=== Teks Sumber ===

Selasa, 26 Agustus 2014

NELANGSA-NELANGSA PERJUANGAN


CERMIN NELANGSA
Individu adalah komponen terkecil didalam tatanan masyarakat. Dia memegang peranan penting dalam menentukan perjalanan dan bentuk masyarakat  itu sendiri.  Maka tonggak perbaikan masyarakat adalah individu yang cerdas dan bersih. Cerdas dalam memandang sesuatu secara proposional, tidak ditambah dan dikurang. Dan Bersih  yang menyangkut kondisi hati, hati yang dapat mencintai dan menyayangi orang lain.
Soal hati dan perasaan Imam Syahid melaui taujihnya; “seandainya mereka bela dada ini maka yang akan tampak adalah wajah-wajah mereka, dan permasalhan-permasalahan mereka. Inilah bukti cinta perasaan”.

=== Cuplikan Data ===

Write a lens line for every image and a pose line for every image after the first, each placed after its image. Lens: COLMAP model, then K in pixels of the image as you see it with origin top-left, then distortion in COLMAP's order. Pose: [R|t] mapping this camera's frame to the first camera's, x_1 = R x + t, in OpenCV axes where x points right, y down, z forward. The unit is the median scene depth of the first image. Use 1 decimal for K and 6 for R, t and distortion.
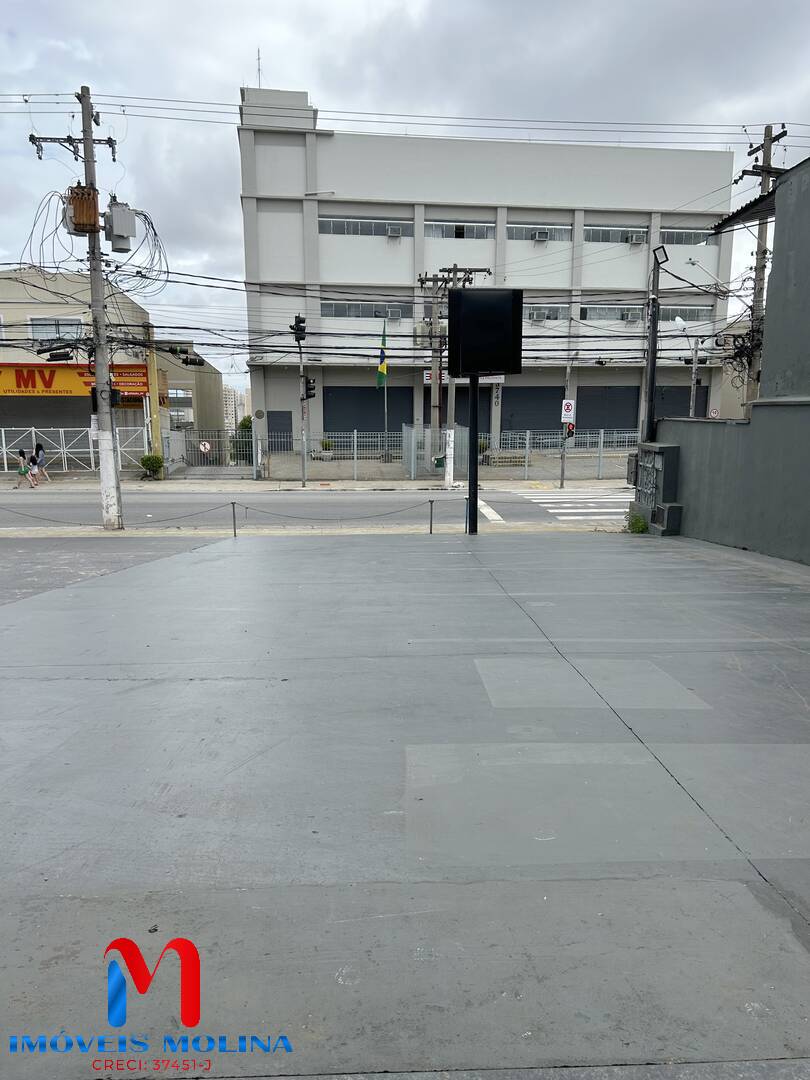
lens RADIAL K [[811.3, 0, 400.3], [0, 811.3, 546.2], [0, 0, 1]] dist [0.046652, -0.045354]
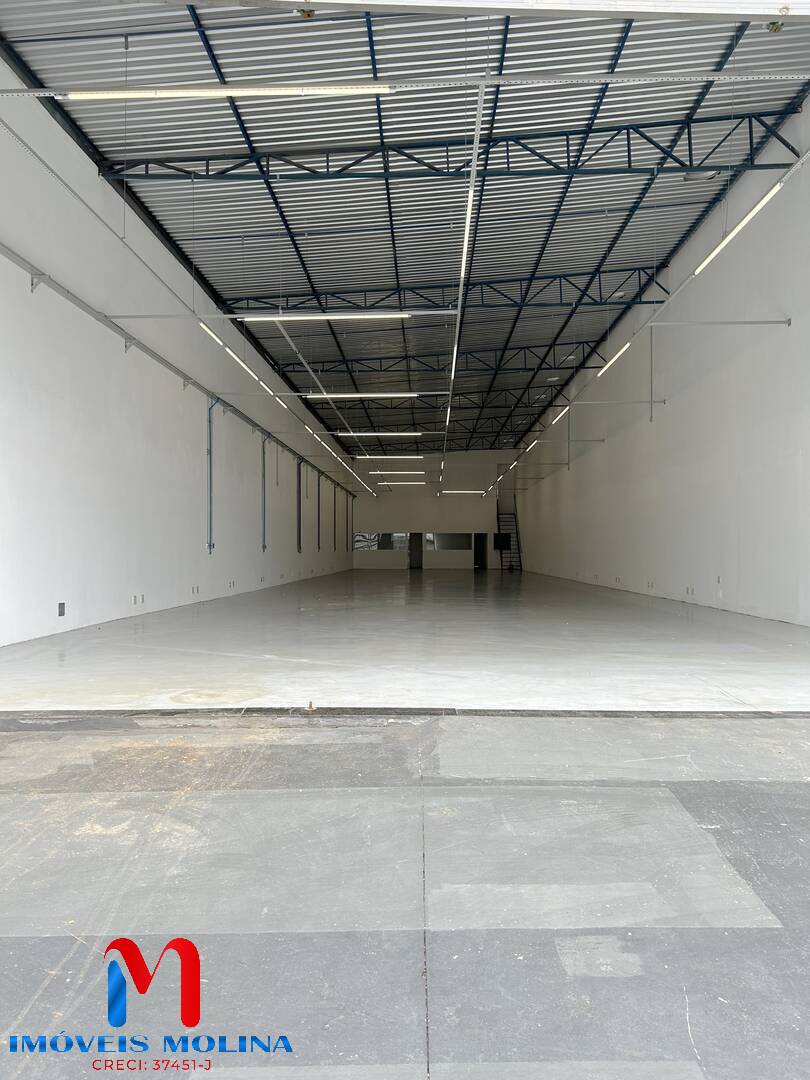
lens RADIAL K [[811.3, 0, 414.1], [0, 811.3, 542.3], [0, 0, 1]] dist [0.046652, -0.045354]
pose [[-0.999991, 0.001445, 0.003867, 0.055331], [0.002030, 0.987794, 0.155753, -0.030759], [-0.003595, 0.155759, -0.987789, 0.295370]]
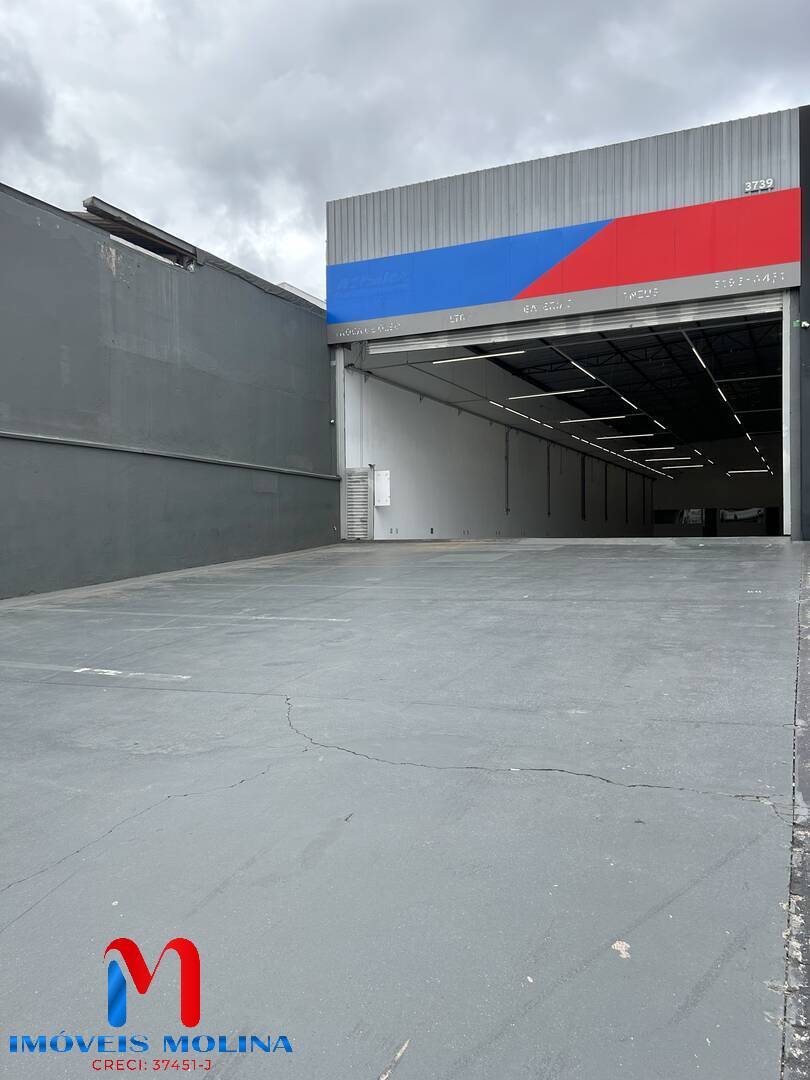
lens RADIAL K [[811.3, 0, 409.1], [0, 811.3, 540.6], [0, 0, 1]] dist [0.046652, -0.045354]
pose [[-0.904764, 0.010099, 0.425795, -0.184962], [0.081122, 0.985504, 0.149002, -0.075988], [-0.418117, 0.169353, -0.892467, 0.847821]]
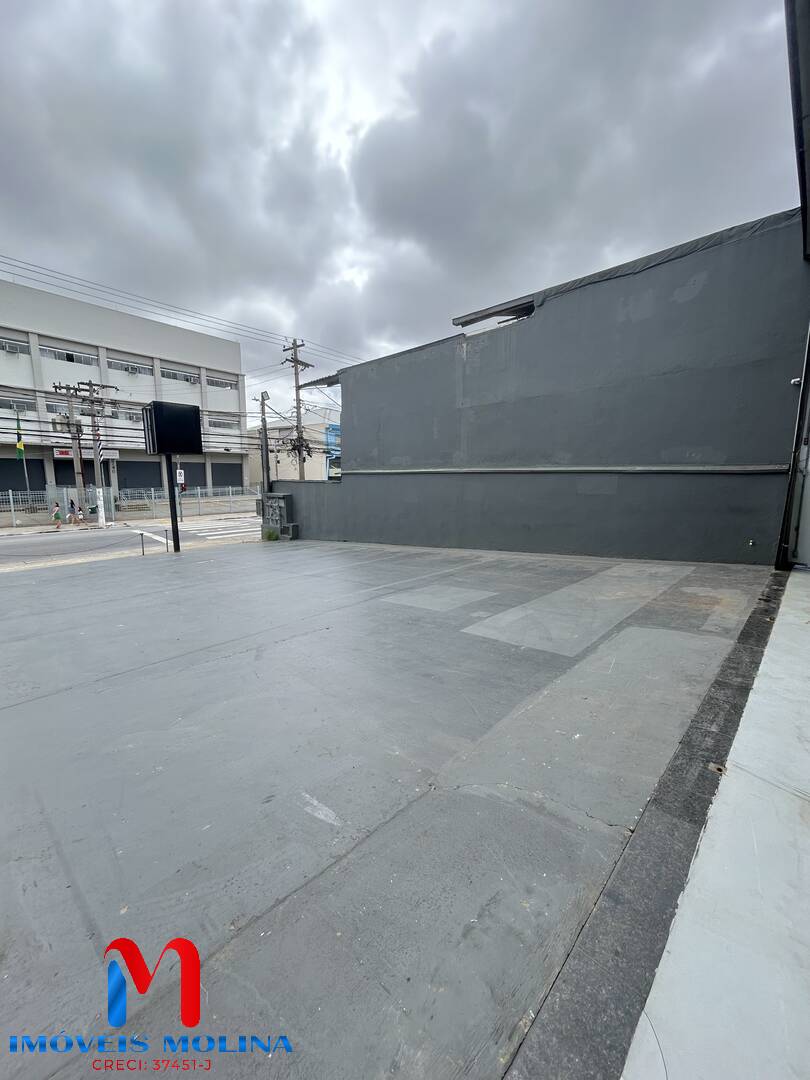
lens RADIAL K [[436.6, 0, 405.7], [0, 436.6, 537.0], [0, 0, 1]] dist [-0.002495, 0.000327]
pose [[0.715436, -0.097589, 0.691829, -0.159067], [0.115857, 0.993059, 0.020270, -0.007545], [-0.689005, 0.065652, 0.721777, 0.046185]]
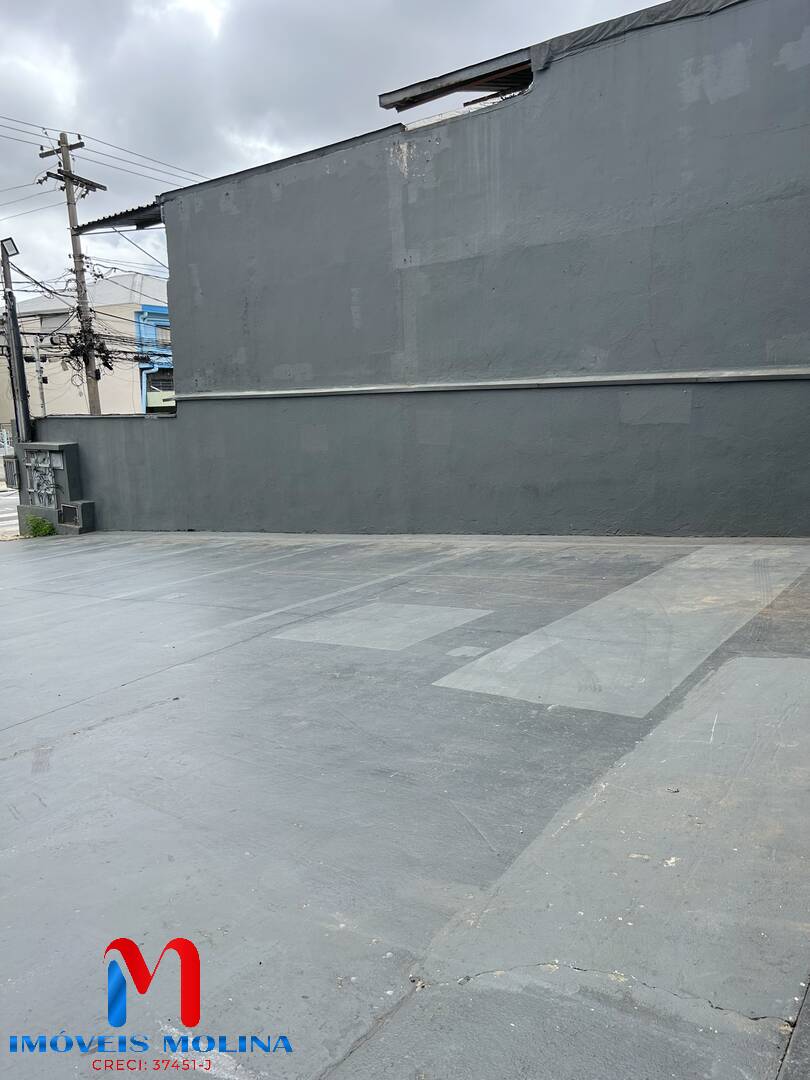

===

*Permintaan Tugas A*. Salin dengan tepat bagian teks sumber yang dimulai dengan "CERMIN NELANGSA" dan berlanjut sampai "menyayangi orang lain.".
*Permintaan Tugas B*.
Jawablah pertanyaan berikut berdasarkan teks sumber.
(i) Tanggal berapa yang tercantum di bagian atas?
(ii) Individu seperti apa yang disebut sebagai tonggak perbaikan masyarakat?
(iii) Siapa yang dikutip melalui taujihnya?
*Permintaan Tugas C*. Sebutkan setiap kata dalam teks sumber yang muncul tepat sebelum kata "masyarakat".
Baris-baris data ini diambil dari sumber yang berbeda.

*Jawaban Tertulis A*.
CERMIN NELANGSA
Individu adalah komponen terkecil didalam tatanan masyarakat. Dia memegang peranan penting dalam menentukan perjalanan dan bentuk masyarakat  itu sendiri.  Maka tonggak perbaikan masyarakat adalah individu yang cerdas dan bersih. Cerdas dalam memandang sesuatu secara proposional, tidak ditambah dan dikurang. Dan Bersih  yang menyangkut kondisi hati, hati yang dapat mencintai dan menyayangi orang lain.

*Jawaban Tertulis B*.
(i) Selasa, 26 Agustus 2014.
(ii) Individu yang cerdas dan bersih.
(iii) Imam Syahid.

*Jawaban Tertulis C*. tatanan, bentuk, perbaikan